Take extra images to verify the accuracy of the solution - use them to verify that the lens distortion is actually removed, and that the planar homography predicted by the calibrated model actually matches the one recovered from the measured corners.
This is a rather late answer, but for people coming to this from Google:
The correct way to check calibration accuracy is to use the reprojection error provided by OpenCV. I'm not sure why this wasn't mentioned anywhere in the answer or comments, you don't need to calculate this by hand - it's the return value of calibrateCamera. In Python it's the first return value (followed by the camera matrix, etc).
The reprojection error is the RMS error between where the points would be projected using the intrinsic coefficients and where they are in the real image. Typically you should expect an RMS error of less than 0.5px - I can routinely get around 0.1px with machine vision cameras. The reprojection error is used in many computer vision papers, there isn't a significantly easier or more accurate way to determine how good your calibration is.
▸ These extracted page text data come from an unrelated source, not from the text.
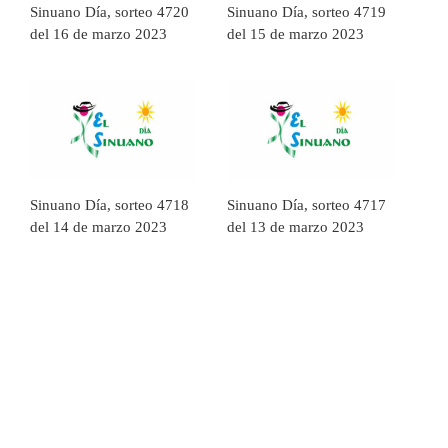
Sinuano Día, sorteo 4720
Sinuano Día, sorteo 4719
del 16 de marzo 2023
del 15 de marzo 2023
Sinuano Día, sorteo 4718
Sinuano Día, sorteo 4717
del 14 de marzo 2023
del 13 de marzo 2023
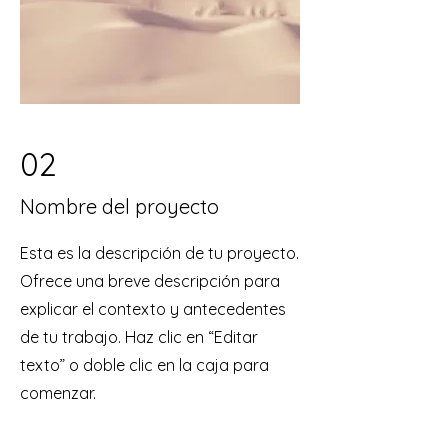
02
Nombre del proyecto
Esta es la descripción de tu proyecto.
Ofrece una breve descripción para
explicar el contexto y antecedentes
de tu trabajo. Haz clic en “Editar
texto” o doble clic en la caja para
comenzar.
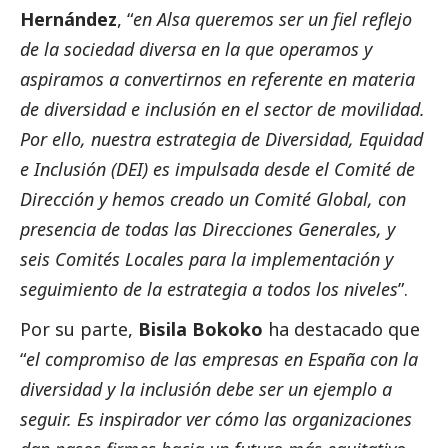
Hernández
, “
en Alsa queremos ser un fiel reflejo
de la sociedad diversa en la que operamos y
aspiramos a convertirnos en referente en materia
de diversidad e inclusión en el sector de movilidad.
Por ello, nuestra estrategia de Diversidad, Equidad
e Inclusión (DEI) es impulsada desde el Comité de
Dirección y hemos creado un Comité Global, con
presencia de todas las Direcciones Generales, y
seis Comités Locales para la implementación y
seguimiento de la estrategia a todos los niveles
”.
Por su parte,
Bisila Bokoko
ha
destacado
que
“
el compromiso de las empresas en España con la
diversidad y la inclusión debe ser un ejemplo a
seguir. Es inspirador ver cómo las organizaciones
Unless you have a stereo system, you can only work out where something is in 3D space up to a ray, rather than a point. However, as one can work out the pose of each planar calibration image, it's possible to work out where each chessboard corner should fall on the image sensor. The calibration process (more or less) attempts to work out where these rays fall and minimises the error over all the different calibration images. In Zhang's original paper, and subsequent evaluations, around 10-15 images seems to be sufficient; at this point the error doesn't decrease significantly with the addition of more images.
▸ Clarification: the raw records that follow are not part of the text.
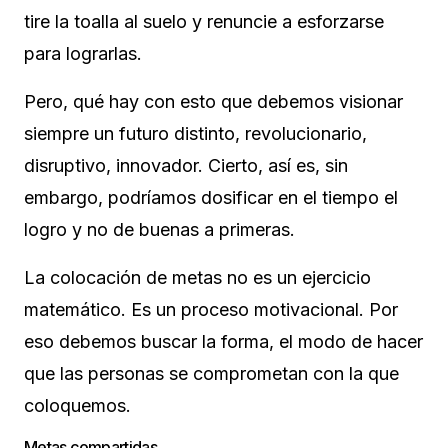
tire la toalla al suelo y renuncie a esforzarse
para lograrlas.
Pero, qué hay con esto que debemos visionar
siempre un futuro distinto, revolucionario,
disruptivo, innovador. Cierto, así es, sin
embargo, podríamos dosificar en el tiempo el
logro y no de buenas a primeras.
La colocación de metas no es un ejercicio
matemático. Es un proceso motivacional. Por
eso debemos buscar la forma, el modo de hacer
que las personas se comprometan con la que
coloquemos.
Metas compartidas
Other software packages like Matlab will give you error estimates for each individual intrinsic, e.g. focal length, centre of projection. I've been unable to make OpenCV spit out that information, but maybe it's in there somewhere. Camera calibration is now native in Matlab 2014a, but you can still get hold of the camera calibration toolbox which is extremely popular with computer vision users.
http://www.vision.caltech.edu/bouguetj/calib_doc/
Visual inspection is necessary, but not sufficient when dealing with your results. The simplest thing to look for is that straight lines in the world become straight in your undistorted images. Beyond that, it's impossible to really be sure if your cameras are calibrated well just by looking at the output images.
The routine provided by Francesco is good, follow that. I use a shelf board as my plane, with the pattern printed on poster paper. Make sure the images are well exposed - avoid specular reflection! I use a standard 8x6 pattern, I've tried denser patterns but I haven't seen such an improvement in accuracy that it makes a difference.
I think this answer should be sufficient for most people wanting to calibrate a camera - realistically unless you're trying to calibrate something exotic like a Fisheye or you're doing it for educational reasons, OpenCV/Matlab is all you need. Zhang's method is considered good enough that virtually everyone in computer vision research uses it, and most of them either use Bouguet's toolbox or OpenCV.